Fig. 6. Non-invasive classifier integrating non-invasive clinical and blood-based metabolite features for prediction of radiation response.

a Schematic showing inclusion and exclusion criteria for features in the non-invasive classifier. b Comparison of model performance between multi-omics and non-invasive classifiers. n = 20 training+validation/testing splits. Boxplots: box = 25th, 50th, and 75th percentiles, whiskers = 1.5 times the interquartile range. Statistical test: two-sided t-test. c (Left, black) Mean absolute SHAP values (mean |ΔP|) for individual features. (Right, gray) Cumulative mean |ΔP| scores. d k-means clustering of samples into “Low” and “High” clinical groups based on the relative contribution of the clinical dataset (Supplementary Fig. 13b). e Clinical and metabolic dataset contributions among the “Low Clinical” group. Individual features with mean |ΔP| scores above 1% are shown. n = 457 samples.

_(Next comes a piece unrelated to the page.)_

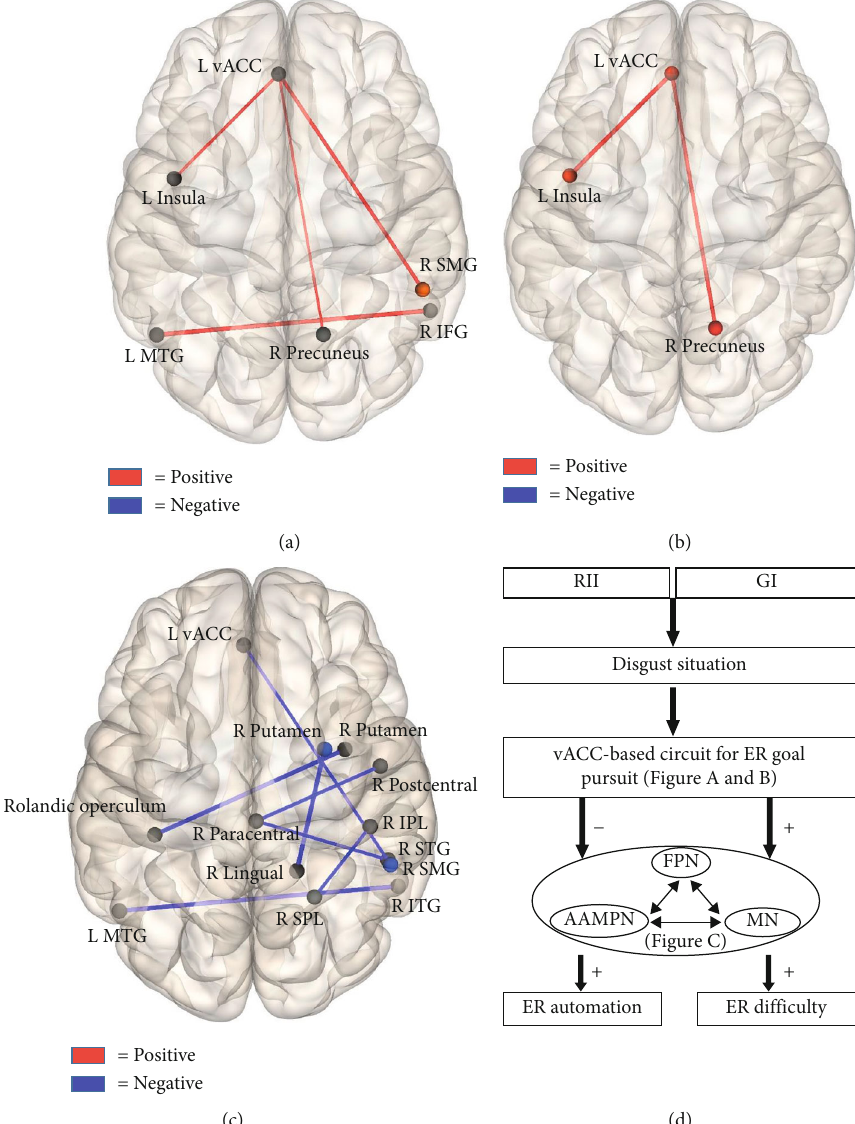
Figure 6: Functional connectivity patterns of the contrasts GI (a) and RII (b) versus watching condition and the contrast RII versus GI (c). The connections (edges) between ROIs marked in red mean that GI or RII relative to watching shows greater FC strength, and those marked in blue mean that RII relative to GI shows weaker FC intensity. ITG: inferior temporal gyri; MTG: middle temporal gyri; SMG: supramarginal gyri; STG: superior temporal gyri; IPL: inferior parietal lobule; SPL: superior parietal lobule; SMG: supramarginal gyri. (d) The dynamic architecture of the FC mechanisms underlying GI and RII. FPN: frontoparietal network; AAMPN: aversive anticipation and motor planning network; MN: memory network; ER: emotion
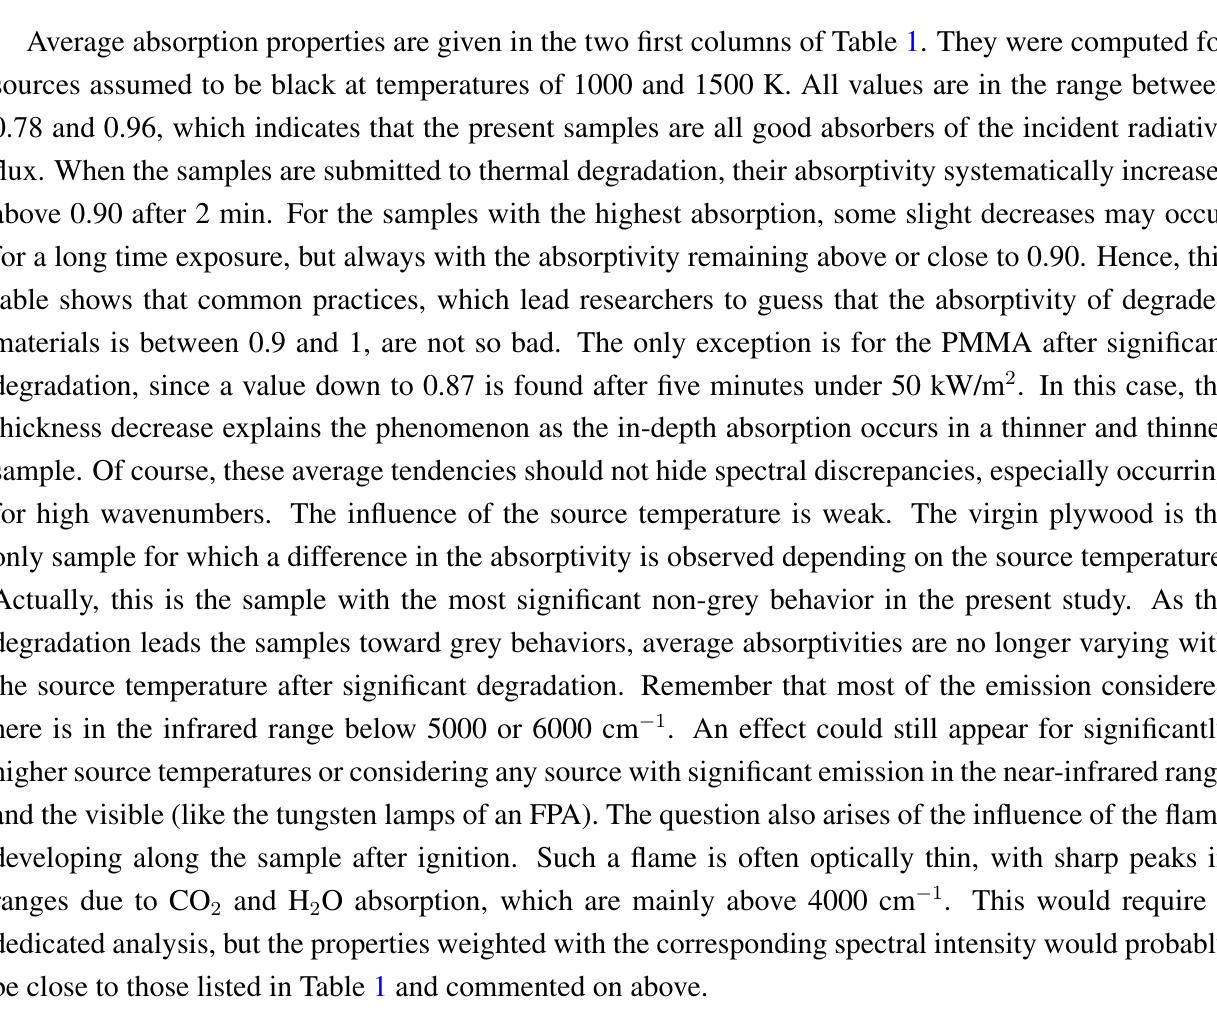
Figure 6. Reflectance, transmittance and absorptance evolution of a 15 mm-thick PMMA sample submitted to thermal degradation with an incident flux of 50 kW/m 2 during prescribed times. ( a ) Reflectance; ( b )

Boxplots: box = 25th, 50th, and 75th percentiles, whiskers = 1.5 times the interquartile range. f Breakdown of individual feature contributions toward prediction of radiation response in a representative radiation-resistant TCGA patient (TCGA-S9-A7IY). (Upper) Contribution of each dataset toward the progression from prior to posterior probability of radiation resistance. (Lower) SHAP values for this individual patient. g, h Plots of SHAP value versus predicted metabolite production rate for two metabolic features, illustrating g a feature with large individual importance score relative to other patients (significant utility as a personalized blood-based biomarker), and h a feature with small individual importance score relative to other patients (little utility as a personalized blood-based biomarker).